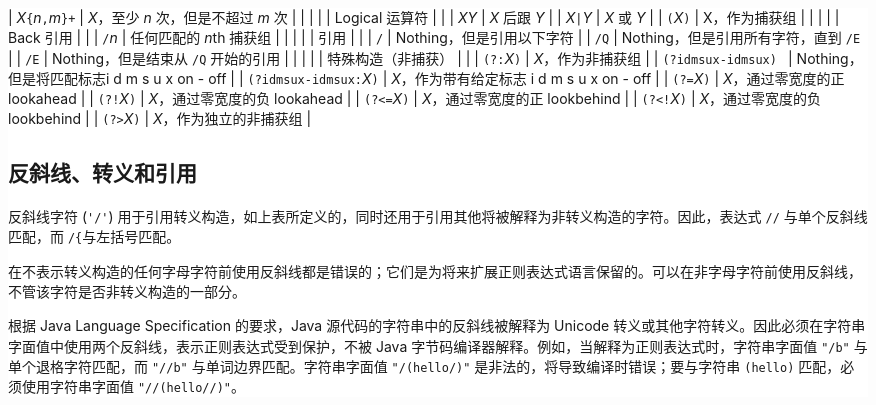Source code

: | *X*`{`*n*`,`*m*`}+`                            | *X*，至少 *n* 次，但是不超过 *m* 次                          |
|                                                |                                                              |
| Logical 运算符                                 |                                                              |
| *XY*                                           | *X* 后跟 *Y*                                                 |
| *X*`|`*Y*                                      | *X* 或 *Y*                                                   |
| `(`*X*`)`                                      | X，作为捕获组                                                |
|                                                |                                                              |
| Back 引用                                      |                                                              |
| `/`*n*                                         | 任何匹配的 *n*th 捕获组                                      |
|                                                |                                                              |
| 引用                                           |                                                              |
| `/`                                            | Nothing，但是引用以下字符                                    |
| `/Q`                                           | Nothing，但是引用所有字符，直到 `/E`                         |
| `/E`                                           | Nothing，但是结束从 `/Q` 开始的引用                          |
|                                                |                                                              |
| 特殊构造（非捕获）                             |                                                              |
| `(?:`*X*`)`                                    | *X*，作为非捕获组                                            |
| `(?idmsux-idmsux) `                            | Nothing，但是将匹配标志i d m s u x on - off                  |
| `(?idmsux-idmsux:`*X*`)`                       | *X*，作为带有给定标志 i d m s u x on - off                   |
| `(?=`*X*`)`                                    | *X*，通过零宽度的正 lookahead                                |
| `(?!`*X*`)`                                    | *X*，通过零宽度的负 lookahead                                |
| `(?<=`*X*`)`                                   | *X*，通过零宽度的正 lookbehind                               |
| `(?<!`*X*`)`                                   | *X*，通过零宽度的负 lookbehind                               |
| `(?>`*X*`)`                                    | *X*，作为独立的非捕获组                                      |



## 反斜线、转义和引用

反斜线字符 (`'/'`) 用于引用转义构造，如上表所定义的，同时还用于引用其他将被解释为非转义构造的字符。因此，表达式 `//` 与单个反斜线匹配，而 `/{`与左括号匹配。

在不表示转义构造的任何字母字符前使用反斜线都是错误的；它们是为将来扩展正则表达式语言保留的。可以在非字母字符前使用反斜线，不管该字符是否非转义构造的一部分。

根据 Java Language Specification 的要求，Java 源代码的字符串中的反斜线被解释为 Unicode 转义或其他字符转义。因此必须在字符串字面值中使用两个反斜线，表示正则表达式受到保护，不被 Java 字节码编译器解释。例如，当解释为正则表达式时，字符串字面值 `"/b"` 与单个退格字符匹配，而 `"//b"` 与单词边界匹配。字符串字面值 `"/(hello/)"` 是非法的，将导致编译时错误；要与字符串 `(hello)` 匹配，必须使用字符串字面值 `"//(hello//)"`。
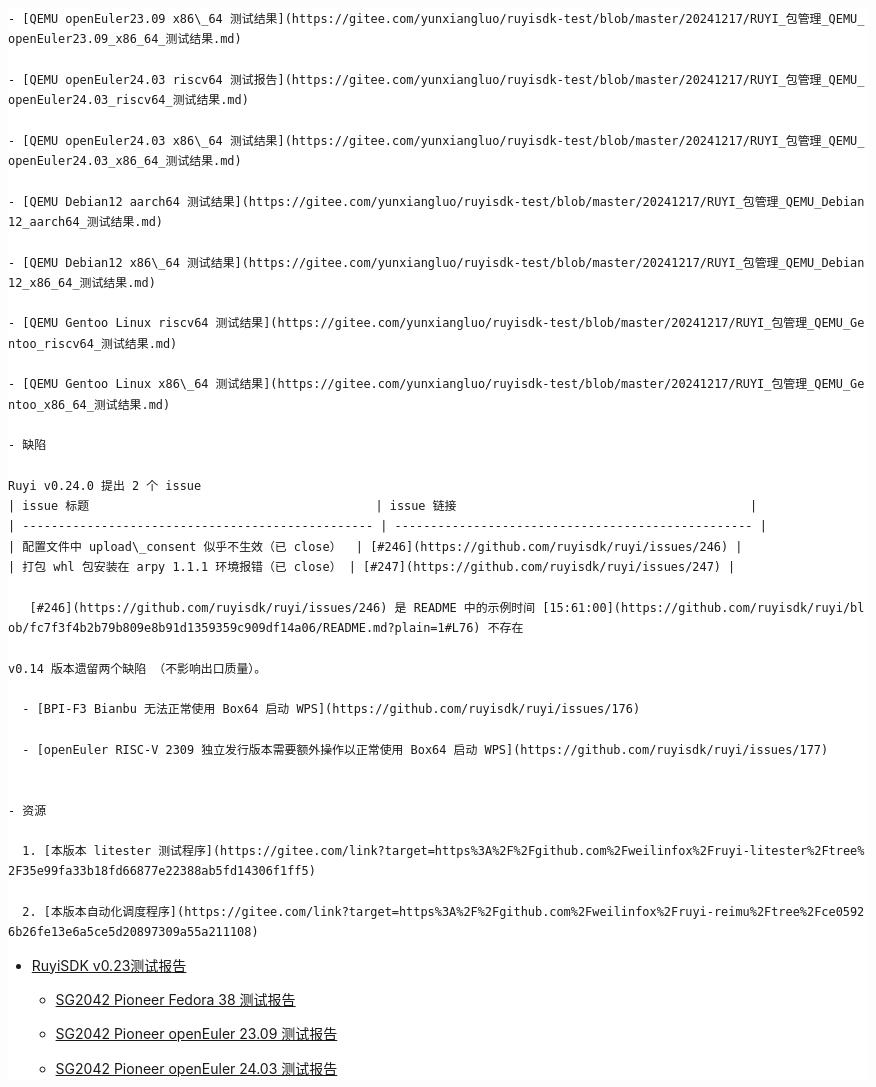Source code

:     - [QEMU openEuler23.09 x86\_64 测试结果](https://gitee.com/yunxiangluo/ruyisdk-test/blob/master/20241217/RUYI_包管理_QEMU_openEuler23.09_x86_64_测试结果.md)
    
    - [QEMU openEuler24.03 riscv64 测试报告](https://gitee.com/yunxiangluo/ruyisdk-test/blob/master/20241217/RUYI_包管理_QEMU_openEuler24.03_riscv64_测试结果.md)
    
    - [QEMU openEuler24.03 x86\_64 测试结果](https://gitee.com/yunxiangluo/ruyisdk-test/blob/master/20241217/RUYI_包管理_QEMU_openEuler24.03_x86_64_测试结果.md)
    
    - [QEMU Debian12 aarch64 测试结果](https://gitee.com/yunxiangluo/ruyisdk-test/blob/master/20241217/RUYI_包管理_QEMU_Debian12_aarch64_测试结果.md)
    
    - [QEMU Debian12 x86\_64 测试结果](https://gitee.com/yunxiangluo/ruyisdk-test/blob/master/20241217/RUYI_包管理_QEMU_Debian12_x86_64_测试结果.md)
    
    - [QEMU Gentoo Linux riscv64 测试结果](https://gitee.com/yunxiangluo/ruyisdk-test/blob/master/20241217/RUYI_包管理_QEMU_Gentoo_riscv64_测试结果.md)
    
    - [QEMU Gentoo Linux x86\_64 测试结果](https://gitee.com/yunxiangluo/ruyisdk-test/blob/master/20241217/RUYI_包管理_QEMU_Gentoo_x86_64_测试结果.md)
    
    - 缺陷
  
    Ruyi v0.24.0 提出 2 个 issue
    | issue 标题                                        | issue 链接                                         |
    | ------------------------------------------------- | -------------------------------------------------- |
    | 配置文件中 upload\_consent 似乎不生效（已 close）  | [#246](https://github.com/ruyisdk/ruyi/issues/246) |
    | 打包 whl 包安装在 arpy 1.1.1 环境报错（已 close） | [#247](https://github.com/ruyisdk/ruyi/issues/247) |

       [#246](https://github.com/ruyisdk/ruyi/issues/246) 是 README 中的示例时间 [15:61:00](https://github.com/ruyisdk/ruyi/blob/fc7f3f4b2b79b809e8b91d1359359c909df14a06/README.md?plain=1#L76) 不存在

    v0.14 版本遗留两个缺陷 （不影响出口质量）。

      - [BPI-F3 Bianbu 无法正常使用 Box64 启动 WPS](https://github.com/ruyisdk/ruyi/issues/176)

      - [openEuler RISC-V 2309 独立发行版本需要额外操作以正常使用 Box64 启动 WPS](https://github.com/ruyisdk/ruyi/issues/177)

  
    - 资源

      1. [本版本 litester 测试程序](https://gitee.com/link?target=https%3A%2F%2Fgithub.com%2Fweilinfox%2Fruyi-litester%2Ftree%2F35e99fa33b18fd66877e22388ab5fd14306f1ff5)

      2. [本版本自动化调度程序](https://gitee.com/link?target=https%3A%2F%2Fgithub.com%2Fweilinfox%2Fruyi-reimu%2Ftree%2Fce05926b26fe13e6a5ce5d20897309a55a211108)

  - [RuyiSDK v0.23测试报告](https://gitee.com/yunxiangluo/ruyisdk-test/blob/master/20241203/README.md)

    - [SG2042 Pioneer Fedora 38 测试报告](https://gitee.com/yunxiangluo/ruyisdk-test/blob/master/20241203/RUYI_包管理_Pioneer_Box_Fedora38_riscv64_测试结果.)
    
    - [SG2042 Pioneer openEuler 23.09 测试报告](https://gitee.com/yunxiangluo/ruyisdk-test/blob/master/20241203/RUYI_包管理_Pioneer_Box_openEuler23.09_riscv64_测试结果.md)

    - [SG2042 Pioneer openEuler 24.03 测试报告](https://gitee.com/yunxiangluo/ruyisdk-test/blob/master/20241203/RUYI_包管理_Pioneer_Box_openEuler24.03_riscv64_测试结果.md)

* **What you need to do**: Please revise the data above by replacing every "SG2042 Pioneer" with "Pioneer Box" and leaving everything else unchanged. Leave the pictures out of your answer.

* **Answer to this problem**:
Source code

: | *X*`{`*n*`,`*m*`}+`                            | *X*，至少 *n* 次，但是不超过 *m* 次                          |
|                                                |                                                              |
| Logical 运算符                                 |                                                              |
| *XY*                                           | *X* 后跟 *Y*                                                 |
| *X*`|`*Y*                                      | *X* 或 *Y*                                                   |
| `(`*X*`)`                                      | X，作为捕获组                                                |
|                                                |                                                              |
| Back 引用                                      |                                                              |
| `/`*n*                                         | 任何匹配的 *n*th 捕获组                                      |
|                                                |                                                              |
| 引用                                           |                                                              |
| `/`                                            | Nothing，但是引用以下字符                                    |
| `/Q`                                           | Nothing，但是引用所有字符，直到 `/E`                         |
| `/E`                                           | Nothing，但是结束从 `/Q` 开始的引用                          |
|                                                |                                                              |
| 特殊构造（非捕获）                             |                                                              |
| `(?:`*X*`)`                                    | *X*，作为非捕获组                                            |
| `(?idmsux-idmsux) `                            | Nothing，但是将匹配标志i d m s u x on - off                  |
| `(?idmsux-idmsux:`*X*`)`                       | *X*，作为带有给定标志 i d m s u x on - off                   |
| `(?=`*X*`)`                                    | *X*，通过零宽度的正 lookahead                                |
| `(?!`*X*`)`                                    | *X*，通过零宽度的负 lookahead                                |
| `(?<=`*X*`)`                                   | *X*，通过零宽度的正 lookbehind                               |
| `(?<!`*X*`)`                                   | *X*，通过零宽度的负 lookbehind                               |
| `(?>`*X*`)`                                    | *X*，作为独立的非捕获组                                      |



## 反斜线、转义和引用

反斜线字符 (`'/'`) 用于引用转义构造，如上表所定义的，同时还用于引用其他将被解释为非转义构造的字符。因此，表达式 `//` 与单个反斜线匹配，而 `/{`与左括号匹配。

在不表示转义构造的任何字母字符前使用反斜线都是错误的；它们是为将来扩展正则表达式语言保留的。可以在非字母字符前使用反斜线，不管该字符是否非转义构造的一部分。

根据 Java Language Specification 的要求，Java 源代码的字符串中的反斜线被解释为 Unicode 转义或其他字符转义。因此必须在字符串字面值中使用两个反斜线，表示正则表达式受到保护，不被 Java 字节码编译器解释。例如，当解释为正则表达式时，字符串字面值 `"/b"` 与单个退格字符匹配，而 `"//b"` 与单词边界匹配。字符串字面值 `"/(hello/)"` 是非法的，将导致编译时错误；要与字符串 `(hello)` 匹配，必须使用字符串字面值 `"//(hello//)"`。
Source code

:     - [QEMU openEuler23.09 x86\_64 测试结果](https://gitee.com/yunxiangluo/ruyisdk-test/blob/master/20241217/RUYI_包管理_QEMU_openEuler23.09_x86_64_测试结果.md)
    
    - [QEMU openEuler24.03 riscv64 测试报告](https://gitee.com/yunxiangluo/ruyisdk-test/blob/master/20241217/RUYI_包管理_QEMU_openEuler24.03_riscv64_测试结果.md)
    
    - [QEMU openEuler24.03 x86\_64 测试结果](https://gitee.com/yunxiangluo/ruyisdk-test/blob/master/20241217/RUYI_包管理_QEMU_openEuler24.03_x86_64_测试结果.md)
    
    - [QEMU Debian12 aarch64 测试结果](https://gitee.com/yunxiangluo/ruyisdk-test/blob/master/20241217/RUYI_包管理_QEMU_Debian12_aarch64_测试结果.md)
    
    - [QEMU Debian12 x86\_64 测试结果](https://gitee.com/yunxiangluo/ruyisdk-test/blob/master/20241217/RUYI_包管理_QEMU_Debian12_x86_64_测试结果.md)
    
    - [QEMU Gentoo Linux riscv64 测试结果](https://gitee.com/yunxiangluo/ruyisdk-test/blob/master/20241217/RUYI_包管理_QEMU_Gentoo_riscv64_测试结果.md)
    
    - [QEMU Gentoo Linux x86\_64 测试结果](https://gitee.com/yunxiangluo/ruyisdk-test/blob/master/20241217/RUYI_包管理_QEMU_Gentoo_x86_64_测试结果.md)
    
    - 缺陷
  
    Ruyi v0.24.0 提出 2 个 issue
    | issue 标题                                        | issue 链接                                         |
    | ------------------------------------------------- | -------------------------------------------------- |
    | 配置文件中 upload\_consent 似乎不生效（已 close）  | [#246](https://github.com/ruyisdk/ruyi/issues/246) |
    | 打包 whl 包安装在 arpy 1.1.1 环境报错（已 close） | [#247](https://github.com/ruyisdk/ruyi/issues/247) |

       [#246](https://github.com/ruyisdk/ruyi/issues/246) 是 README 中的示例时间 [15:61:00](https://github.com/ruyisdk/ruyi/blob/fc7f3f4b2b79b809e8b91d1359359c909df14a06/README.md?plain=1#L76) 不存在

    v0.14 版本遗留两个缺陷 （不影响出口质量）。

      - [BPI-F3 Bianbu 无法正常使用 Box64 启动 WPS](https://github.com/ruyisdk/ruyi/issues/176)

      - [openEuler RISC-V 2309 独立发行版本需要额外操作以正常使用 Box64 启动 WPS](https://github.com/ruyisdk/ruyi/issues/177)

  
    - 资源

      1. [本版本 litester 测试程序](https://gitee.com/link?target=https%3A%2F%2Fgithub.com%2Fweilinfox%2Fruyi-litester%2Ftree%2F35e99fa33b18fd66877e22388ab5fd14306f1ff5)

      2. [本版本自动化调度程序](https://gitee.com/link?target=https%3A%2F%2Fgithub.com%2Fweilinfox%2Fruyi-reimu%2Ftree%2Fce05926b26fe13e6a5ce5d20897309a55a211108)

  - [RuyiSDK v0.23测试报告](https://gitee.com/yunxiangluo/ruyisdk-test/blob/master/20241203/README.md)

    - [Pioneer Box Fedora 38 测试报告](https://gitee.com/yunxiangluo/ruyisdk-test/blob/master/20241203/RUYI_包管理_Pioneer_Box_Fedora38_riscv64_测试结果.)
    
    - [Pioneer Box openEuler 23.09 测试报告](https://gitee.com/yunxiangluo/ruyisdk-test/blob/master/20241203/RUYI_包管理_Pioneer_Box_openEuler23.09_riscv64_测试结果.md)

    - [Pioneer Box openEuler 24.03 测试报告](https://gitee.com/yunxiangluo/ruyisdk-test/blob/master/20241203/RUYI_包管理_Pioneer_Box_openEuler24.03_riscv64_测试结果.md)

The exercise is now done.